The Sanyo XX's arrived today. The packaging states for distribution in Europe, so they're being imported as jasonck08 suggested. While I don't think that they're being marked up that dramatically I hope to see them get below $20 in the near future.

Direct from their package to a Maha MH-C9000 with discharge mode set at 500mA's. The below results are consistent with those of eismagier:

Battery-A 948mAh 1.16v
Battery-B 959mAh 1.13v
Battery-C 960mAh 1.14v
Battery-D 952mAh 1.14v

[edit]
The post break-in results:
Battery-A 2493mAh
Battery-B 2476mAh
Battery-C 2508mAh
Battery-D 2477mAh


----------



## s0lar (Apr 21, 2011)

Fresh out of the package, my results were similar. It seems that they are only charged 40% tot halfway at the factory. Doesn't really make them as ready-to-use as other LSD-cells.


----------



## damn_hammer (Apr 23, 2011)

i updated my previous post with the xx break-in results. just as an fyi, 4-pack sanyo xx's are $19.95 on amazon for the moment. notorious for their price fluctuations however.


----------



## MichaelW (Apr 27, 2011)

Is there, or will there be Sanyo XX in AAA format?


----------



## rumack (Apr 27, 2011)

It will be interesting to see if these XX Eneloops hold up to the reliability standards established by the regular Eneloops. Hopefully the price for them will be more reasonable when they are available "natively" in the US. For me, a 25% increase in capacity isn't worth anywhere near doubling the price, especially when you factor in a 50% drop in lifespan (in charging cycles).


----------



## yliu (May 3, 2011)

*Re: Sanyo Eneloop XX*

Have anyone tested these batteries? Sony also have 2500mah LSD rechargeable AAs for much cheaper.


----------



## lightseeker2009 (May 3, 2011)

*Re: Sanyo Eneloop XX*



yliu said:


> Have anyone tested these batteries? Sony also have 2500mah LSD rechargeable AAs for much cheaper.


 
I wish I could say yes... Mine is still in the post, since 10 January 2011 that is!!


----------



## yliu (May 5, 2011)

I am having a tough choice deciding between the 2700 and the XX eneloops. I might end up getting 8 more of the normal eneloops.


----------



## Battery Guy (May 5, 2011)

*Re: Sanyo Eneloop XX*



yliu said:


> Have anyone tested these batteries? Sony also have 2500mah LSD rechargeable AAs for much cheaper.


 
Constant current discharger curves (1 A to 10 A) are shown in this thread. 

What 2500 mAh LSD Sanyo cells are you referring to? 

Cheers,
BG


----------



## Battery Guy (May 5, 2011)

yliu said:


> I am having a tough choice deciding between the 2700 and the XX eneloops. I might end up getting 8 more of the normal eneloops.


 
Results for both cells are shown in this thread.
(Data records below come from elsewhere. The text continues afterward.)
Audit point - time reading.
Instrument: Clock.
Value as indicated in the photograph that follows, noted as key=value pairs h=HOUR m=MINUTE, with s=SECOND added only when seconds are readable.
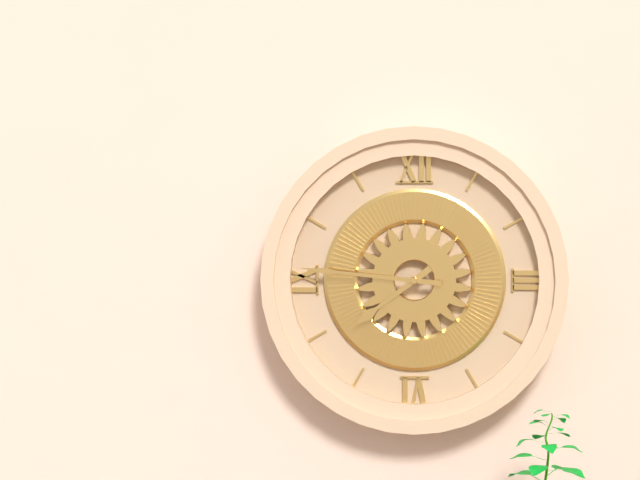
h=7 m=46
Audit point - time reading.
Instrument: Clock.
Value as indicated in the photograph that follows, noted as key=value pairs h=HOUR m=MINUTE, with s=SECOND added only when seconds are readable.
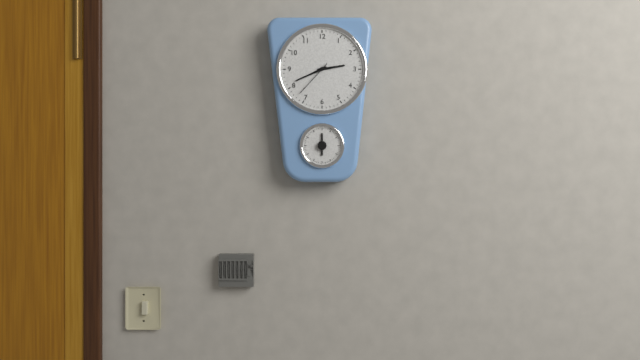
h=2 m=41
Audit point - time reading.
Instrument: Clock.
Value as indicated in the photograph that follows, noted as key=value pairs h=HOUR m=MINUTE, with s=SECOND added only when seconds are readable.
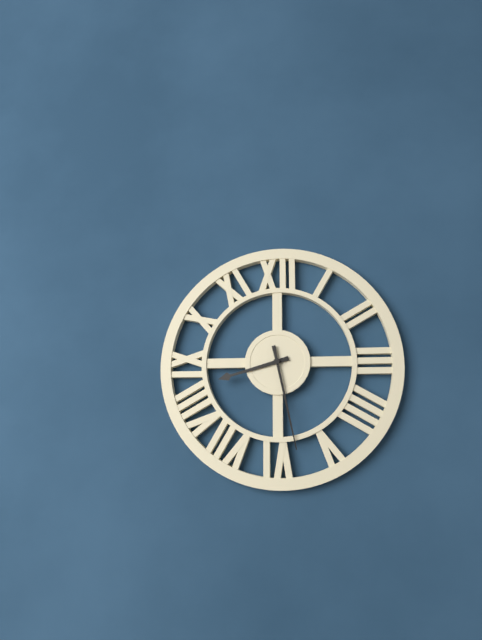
h=8 m=28
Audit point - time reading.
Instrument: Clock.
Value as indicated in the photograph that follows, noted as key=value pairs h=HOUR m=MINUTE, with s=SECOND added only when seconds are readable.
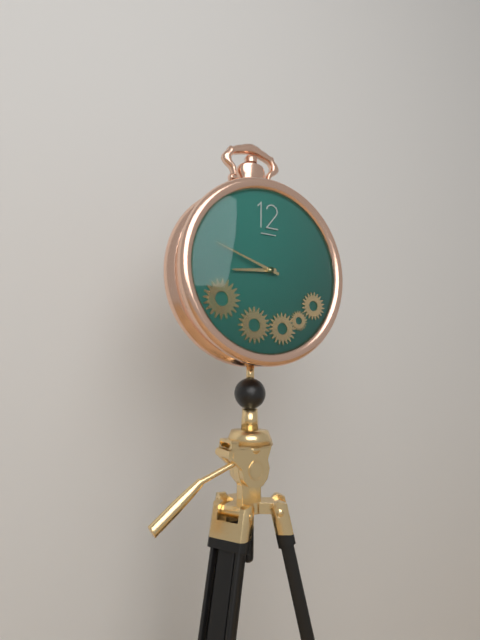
h=8 m=48
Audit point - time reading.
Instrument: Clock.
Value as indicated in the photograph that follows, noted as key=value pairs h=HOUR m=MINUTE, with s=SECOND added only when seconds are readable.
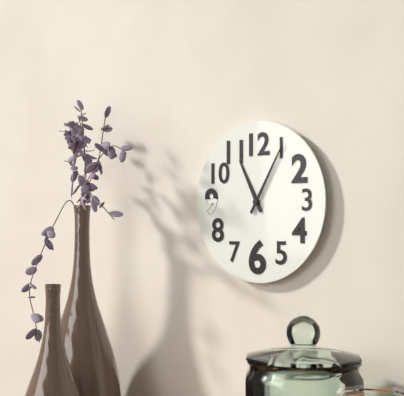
h=11 m=5
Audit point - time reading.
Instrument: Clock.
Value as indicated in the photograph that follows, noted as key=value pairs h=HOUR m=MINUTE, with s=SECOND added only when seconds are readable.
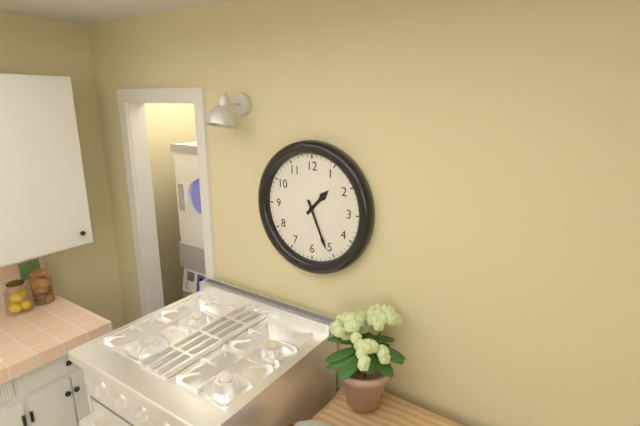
h=1 m=26
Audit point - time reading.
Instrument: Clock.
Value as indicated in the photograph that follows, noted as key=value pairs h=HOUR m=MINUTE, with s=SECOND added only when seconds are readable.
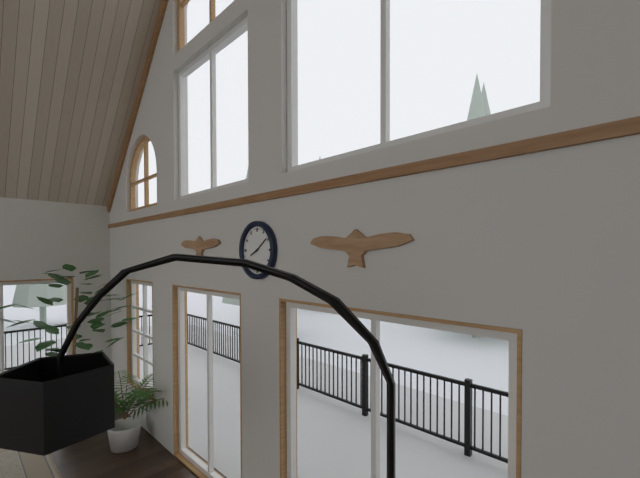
h=8 m=9
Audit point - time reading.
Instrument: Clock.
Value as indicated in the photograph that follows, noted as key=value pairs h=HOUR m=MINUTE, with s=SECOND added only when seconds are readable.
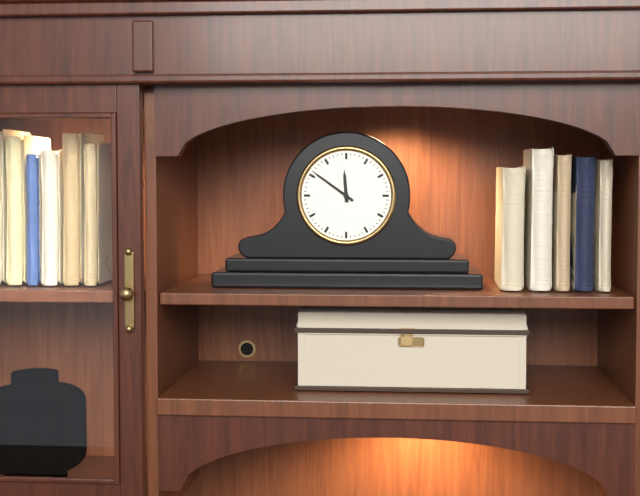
h=11 m=51
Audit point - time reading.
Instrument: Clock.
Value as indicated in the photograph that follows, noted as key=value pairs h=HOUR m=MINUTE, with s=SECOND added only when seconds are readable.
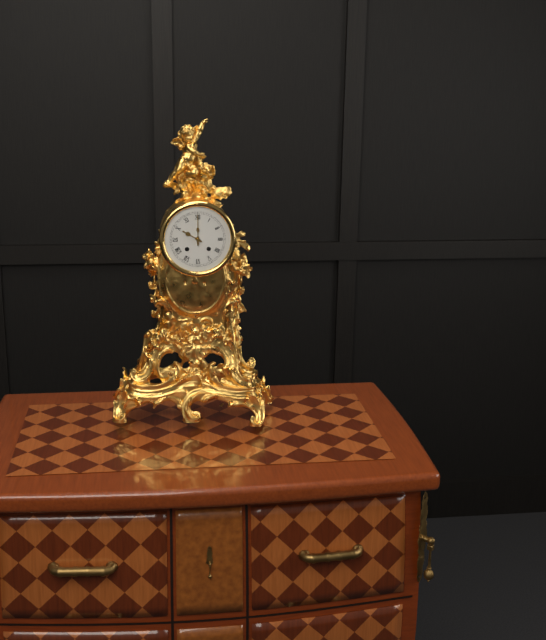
h=10 m=0
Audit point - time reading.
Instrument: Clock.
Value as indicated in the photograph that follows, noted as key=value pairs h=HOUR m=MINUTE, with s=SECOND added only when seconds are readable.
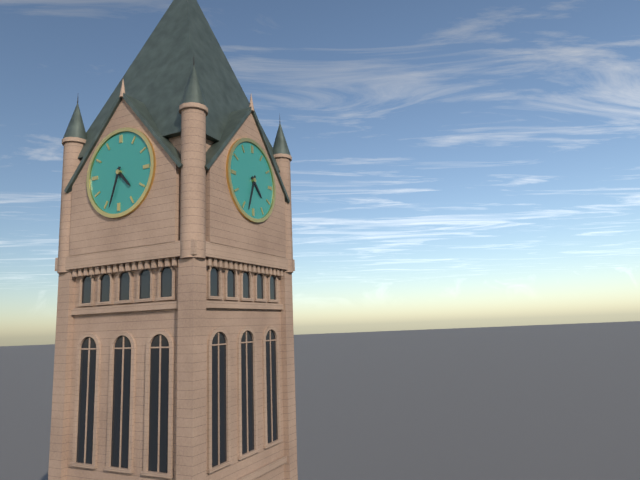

The Sanyo 2700 have a very slight advantage at low discharge currents. Be sure to scroll to the end of the first post in the thread to see the energy comparison for all of the cells. 
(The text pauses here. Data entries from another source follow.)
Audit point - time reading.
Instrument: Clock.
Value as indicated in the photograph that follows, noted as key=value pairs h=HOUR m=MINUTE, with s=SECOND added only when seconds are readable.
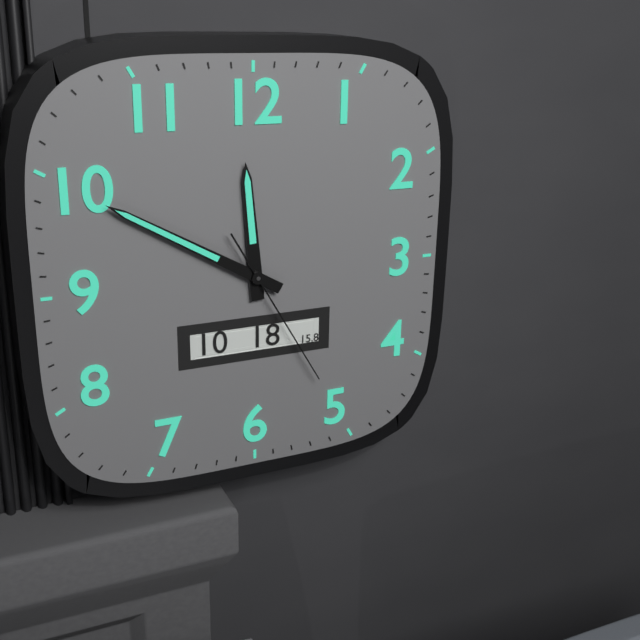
h=11 m=50 s=25
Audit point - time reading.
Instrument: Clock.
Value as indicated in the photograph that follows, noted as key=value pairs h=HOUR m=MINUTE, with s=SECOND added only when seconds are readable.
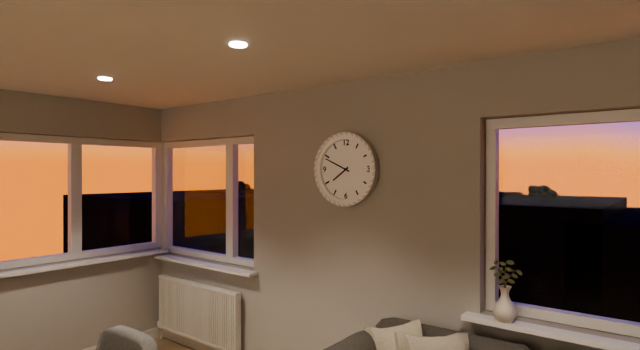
h=7 m=49
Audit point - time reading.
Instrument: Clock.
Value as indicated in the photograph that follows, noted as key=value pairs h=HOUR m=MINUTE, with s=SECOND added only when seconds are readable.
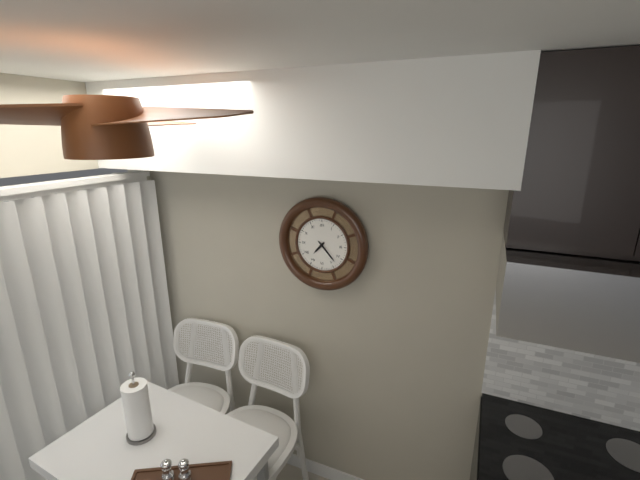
h=7 m=23
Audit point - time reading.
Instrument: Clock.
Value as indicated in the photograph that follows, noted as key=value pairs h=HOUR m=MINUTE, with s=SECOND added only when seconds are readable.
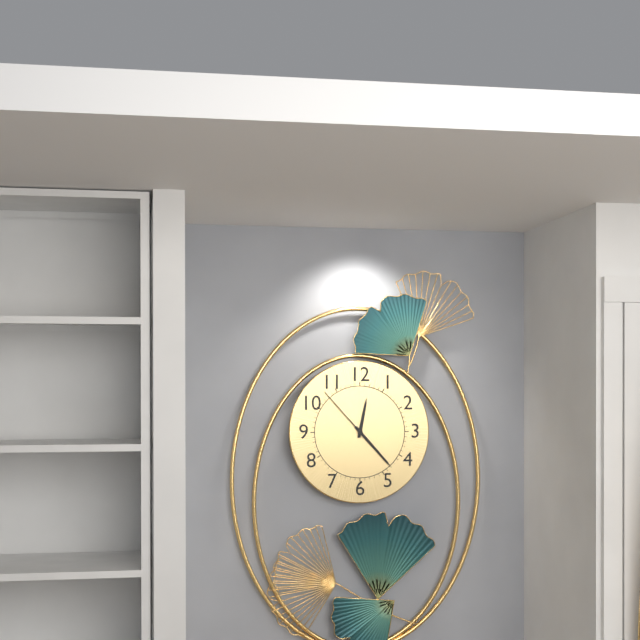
h=12 m=23 s=53
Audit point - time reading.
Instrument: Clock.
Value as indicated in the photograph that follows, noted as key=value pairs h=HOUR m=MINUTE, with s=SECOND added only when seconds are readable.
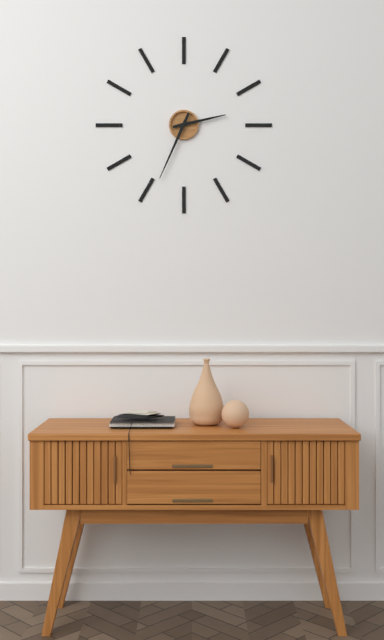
h=2 m=34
Keep in mind that these test results are for new cells, and that I would expect the XX cells to degrade more slowly with age and use compared to the Sanyo 2700 cells.

Hope this helps.

Cheers,
BG


----------



## Marc999 (May 7, 2011)

Rej said:


> For you Canadians out there, Canada computers have them in stock! I just bought (4) last night here in Hamilton, Ontario for $22.99 + tax.
> 
> Here is the direct link 'http://canadacomputers.com/product_info.php?cPath=2_746&item_id=036102' , oh if I'm not suppose to post direct links, please forgive me and can someone advise?
> 
> Not sure if they ship to the US though?



Just an update: Canada Computers now has them for $17.99. I have one 10 min.drive my place so I might hike on down. I'll use them for my hand held GPS, a little extra run time won't hurt. $4.50 per battery for a minimum of 10 yrs. based on my usage rate, not bad.

I picked up a 4-pack of Sanyo XX:

Mh-C9000 [500 mA discharge]

909 mAh
920 mAh
916 mAh
909 mAh

Mh-C9000 [Break-in - 2,500 Capacity]

2459 mAh
2422 mAh
2423 mAh
2401 mAh

There we have it, all 4 batts. meet minimum specs. Time to put them to good use in the GPS.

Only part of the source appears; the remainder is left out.